Rabu, 02 Oktober 2013

Pancasila dan Krisis Ideologi Politik Kita

REFLEKSI HARI KESAKTIAN PANCASILA
Pancasila dan Krisis Ideologi Politik Kita
Muhammadun  ;  Analis studi politik pada Program Pascasarjana UIN Yogyakarta
MEDIA INDONESIA, 01 Oktober 2013


TANGGAL 1 Oktober diperingati bersama sebagai Hari Kesaktian Pancasila. Peringatan itu menjadi indikasi bahwa Pancasila harus menjadi kunci saksi dalam membangun kehidupan berbangsa dan bernegara. Pascareformasi, krisis kebangsaan kita justru tampak dalam hal yang sangat fundamental, yakni krisis ideologi. Ideologi hanya menjadi permainan politik, bukan platform dan nilai yang dipraktikkan dalam tata kelola berpolitik dan bernegara. Akibatnya, sila-sila dalam Pancasila hanya dibaca saat acara seremonial, selebihnya tak berguna.

Menurut Michael Morfit dalam In Asian Survey (1981), Pancasila tidak hanya masa lalu yang berakhir menjadi `mitologi', tetapi Pancasila merupakan proyeksi Indonesia di masa depan, baik proyeksi dalam hal ekonomi, politik, budaya, pendidikan, dan bidang-bidang lainnya. Dengan demikian, situasinya tergantung masyarakat sejauh menempatkan Pancasila. Kalau Pancasila dijadikan sebagai media proyeksi yang strategis dan dilaksanakan secara konsekuen, benar apa yang juga dikatakan Geoffrey B Hainswort (1987) bahwa Pancasila nanti akan menempatkan Indonesia menjadi pemimpin perkembangan bangsa, ekonomi, dan masyarakat Indonesia menuju 2000-an.

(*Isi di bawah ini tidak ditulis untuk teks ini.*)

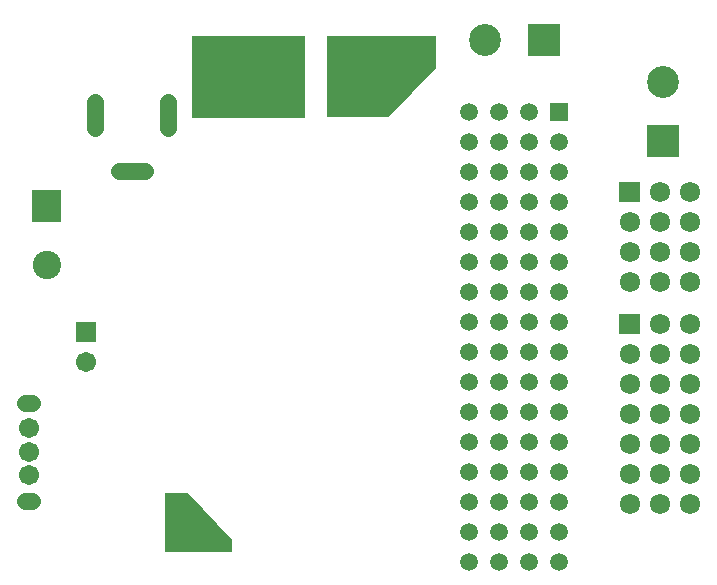
<source format=gbs>
G04 Layer: BottomSolderMaskLayer*
G04 EasyEDA v6.4.19.5, 2021-05-27T17:32:06+08:00*
G04 33a6c8c822a742f28e1fac3212fc467e,cef4b8211a074a3184fc3ad01c494734,10*
G04 Gerber Generator version 0.2*
G04 Scale: 100 percent, Rotated: No, Reflected: No *
G04 Dimensions in millimeters *
G04 leading zeros omitted , absolute positions ,4 integer and 5 decimal *
%FSLAX45Y45*%
%MOMM*%

%ADD44C,1.4031*%
%ADD53C,1.7232*%
%ADD55C,2.7032*%
%ADD57C,1.7032*%
%ADD59C,2.4032*%
%ADD60R,1.5032X1.5032*%
%ADD61C,1.5032*%

%LPD*%
G36*
X1399997Y-1750009D02*
G01*
X1399997Y-2250033D01*
X1970024Y-2250033D01*
X1970024Y-2145030D01*
X1599996Y-1750009D01*
G37*
G36*
X2775000Y2119985D02*
G01*
X2775000Y1434998D01*
X3300018Y1434998D01*
X3699967Y1849983D01*
X3699967Y2119985D01*
G37*
D44*
X279941Y-1815084D02*
G01*
X219930Y-1815084D01*
X279941Y-985012D02*
G01*
X219930Y-985012D01*
X1430020Y1559836D02*
G01*
X1430020Y1339827D01*
X810005Y1559836D02*
G01*
X810005Y1339827D01*
X1010135Y979931D02*
G01*
X1230144Y979931D01*
G36*
X5249925Y-404113D02*
G01*
X5249925Y-231902D01*
X5422138Y-231902D01*
X5422138Y-404113D01*
G37*
D53*
G01*
X5590031Y-318007D03*
G01*
X5844031Y-318007D03*
G01*
X5336031Y-572007D03*
G01*
X5590031Y-572007D03*
G01*
X5844031Y-572007D03*
G01*
X5336031Y-826007D03*
G01*
X5590031Y-826007D03*
G01*
X5844031Y-826007D03*
G01*
X5336031Y-1080007D03*
G01*
X5590031Y-1080007D03*
G01*
X5844031Y-1080007D03*
G01*
X5336031Y-1334007D03*
G01*
X5590031Y-1334007D03*
G01*
X5844031Y-1334007D03*
G01*
X5336031Y-1588007D03*
G01*
X5590031Y-1588007D03*
G01*
X5844031Y-1588007D03*
G01*
X5336031Y-1842007D03*
G01*
X5590031Y-1842007D03*
G01*
X5844031Y-1842007D03*
G36*
X5249925Y714755D02*
G01*
X5249925Y886968D01*
X5422138Y886968D01*
X5422138Y714755D01*
G37*
G01*
X5590031Y800862D03*
G01*
X5844031Y800862D03*
G01*
X5336031Y546862D03*
G01*
X5590031Y546862D03*
G01*
X5844031Y546862D03*
G01*
X5336031Y292862D03*
G01*
X5590031Y292862D03*
G01*
X5844031Y292862D03*
G01*
X5336031Y38862D03*
G01*
X5590031Y38862D03*
G01*
X5844031Y38862D03*
G36*
X4474718Y1954784D02*
G01*
X4474718Y2225039D01*
X4744974Y2225039D01*
X4744974Y1954784D01*
G37*
D55*
G01*
X4109974Y2089912D03*
G36*
X5484875Y1094994D02*
G01*
X5484875Y1365250D01*
X5755131Y1365250D01*
X5755131Y1094994D01*
G37*
G01*
X5620004Y1729994D03*
G36*
X644905Y-468121D02*
G01*
X644905Y-297942D01*
X815086Y-297942D01*
X815086Y-468121D01*
G37*
D57*
G01*
X729995Y-637031D03*
G36*
X279907Y544576D02*
G01*
X279907Y814831D01*
X520192Y814831D01*
X520192Y544576D01*
G37*
D59*
G01*
X400050Y179831D03*
D60*
G01*
X4740909Y1474978D03*
D61*
G01*
X4486909Y1474978D03*
G01*
X4232909Y1474978D03*
G01*
X3978909Y1474978D03*
G01*
X4740909Y1220978D03*
G01*
X4486909Y1220978D03*
G01*
X4232909Y1220978D03*
G01*
X3978909Y1220978D03*
G01*
X4740909Y966978D03*
G01*
X4486909Y966978D03*
G01*
X4232909Y966978D03*
G01*
X3978909Y966978D03*
G01*
X4740909Y712978D03*
G01*
X4486909Y712978D03*
G01*
X4232909Y712978D03*
G01*
X3978909Y712978D03*
G01*
X4740909Y458978D03*
G01*
X4486909Y458978D03*
G01*
X4232909Y458978D03*
G01*
X3978909Y458978D03*
G01*
X4232909Y-811021D03*
G01*
X4486909Y-811021D03*
G01*
X4740909Y-811021D03*
G01*
X3978909Y-557021D03*
G01*
X4232909Y-557021D03*
G01*
X4486909Y-557021D03*
G01*
X4740909Y-557021D03*
G01*
X3978909Y-303021D03*
G01*
X4232909Y-303021D03*
G01*
X4486909Y-303021D03*
G01*
X4740909Y-303021D03*
G01*
X3978909Y-49021D03*
G01*
X4232909Y-49021D03*
G01*
X4486909Y-49021D03*
G01*
X4740909Y-49021D03*
G01*
X3978909Y204978D03*
G01*
X4232909Y204978D03*
G01*
X4486909Y204978D03*
G01*
X4740909Y204978D03*
G01*
X3978909Y-811021D03*
G01*
X4740909Y-1065021D03*
G01*
X4486909Y-1065021D03*
G01*
X4232909Y-1065021D03*
G01*
X3978909Y-1065021D03*
G01*
X4740909Y-1319021D03*
G01*
X4486909Y-1319021D03*
G01*
X4232909Y-1319021D03*
G01*
X3978909Y-1319021D03*
G01*
X4740909Y-1573021D03*
G01*
X4486909Y-1573021D03*
G01*
X4232909Y-1573021D03*
G01*
X3978909Y-1573021D03*
G01*
X4740909Y-1827021D03*
G01*
X4486909Y-1827021D03*
G01*
X4232909Y-1827021D03*
G01*
X3978909Y-1827021D03*
G01*
X4740909Y-2081021D03*
G01*
X4486909Y-2081021D03*
G01*
X4232909Y-2081021D03*
G01*
X3978909Y-2081021D03*
G01*
X4740909Y-2335021D03*
G01*
X4486909Y-2335021D03*
G01*
X4232909Y-2335021D03*
G01*
X3978909Y-2335021D03*
D57*
G01*
X249936Y-1200150D03*
G01*
X249936Y-1400047D03*
G01*
X249936Y-1599945D03*
G36*
X1634997Y2119884D02*
G01*
X2584957Y2119884D01*
X2584957Y1424939D01*
X1634997Y1424939D01*
G37*
M02*

</source>
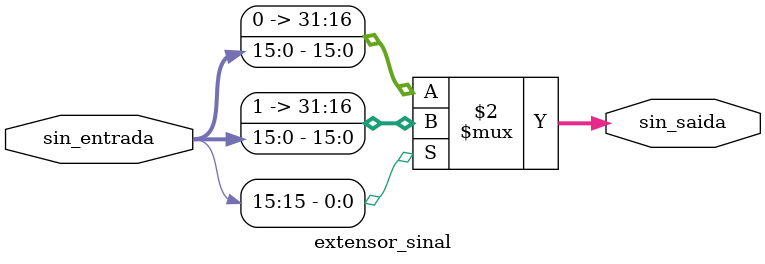
<source format=v>
module extensor_sinal (sin_entrada, sin_saida);

input [15:0] sin_entrada;

output wire [31:0] sin_saida;


assign sin_saida = sin_entrada[15] == 0 ? {16'b0000000000000000, sin_entrada}: {16'b1111111111111111, sin_entrada};

endmodule 

</source>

Namun, kalau Pancasila dilepas dari frame strategis tersebut, benar apa yang dikatakan Charles Dickens dalam A Tale of Two Cities (1870), bahwa ketika ideologi dibiarkan berserak-serakan, ideologi akan menimbulkan abad kegilaan, ketidakpercayaan, kegelapan, dan muncullah musim menggigilnya keputusasaan. Itulah yang sedang terjadi di Indonesia.

Nasib Pancasila kita

Idealisme Pancasila dengan sifat-sifat yang terbuka, humanis, toleran, dan transformatif ternyata dialihkan pihak tertentu untuk mewujudkan kepentingan politik yang individualistis sehingga Pancasila tidak lagi membawa berkah, tetapi azab dan kesengsaraan. Pada masa Orde Lama (Orla), keterbukaan Pancasila menyebabkan diterimanya komunisme yang ateis dan pada masa Orde Baru (Orba) diterimanya otoritarianisme yang mengingkari kedaulatan rakyat. Lebih parah lagi pada zaman reformasi sekarang ini. 

Masyarakat sudah tidak lagi peduli dengan Pancasila, tetapi ketika ada isu Pancasila menggeliat, para elite akan m menyiapkan jaring-jaring unm tuk melakukan politisasi yang tidak hanya membuat masyarakat susah, tetapi malah membunuh karakter dan nalar Pancasila itu sendiri. Pancasila seolah sudah tidak `laku jual' lagi sehingga harus `dibuang' di tempat sampah.

Cuma orang `gila' yang mau ngopeni (merawat) Pancasila. Atau kalau mengamini pendapat Daniel Bell dalam The End of Ideology, ideologi telah mati.
Daniel Bell ini mendasarkan pernyataannya dalam realitas riil yang terjadi di Amerika dan Eropa. Ideologi telah terjebak dalam jalan buntu. Senada dengan Bell, Howard Wriggins dalam The Rule Imperative: Strategies for Political Survival in Asia and Africa, yang menjelaskan ideologi nasional di Mesir, Tunisia, Ghana, Turki, Pakistan, India, Sri Lanka, Indonesia, dan beberap negara ketiga lainnya, telah dikecam banyak pihak.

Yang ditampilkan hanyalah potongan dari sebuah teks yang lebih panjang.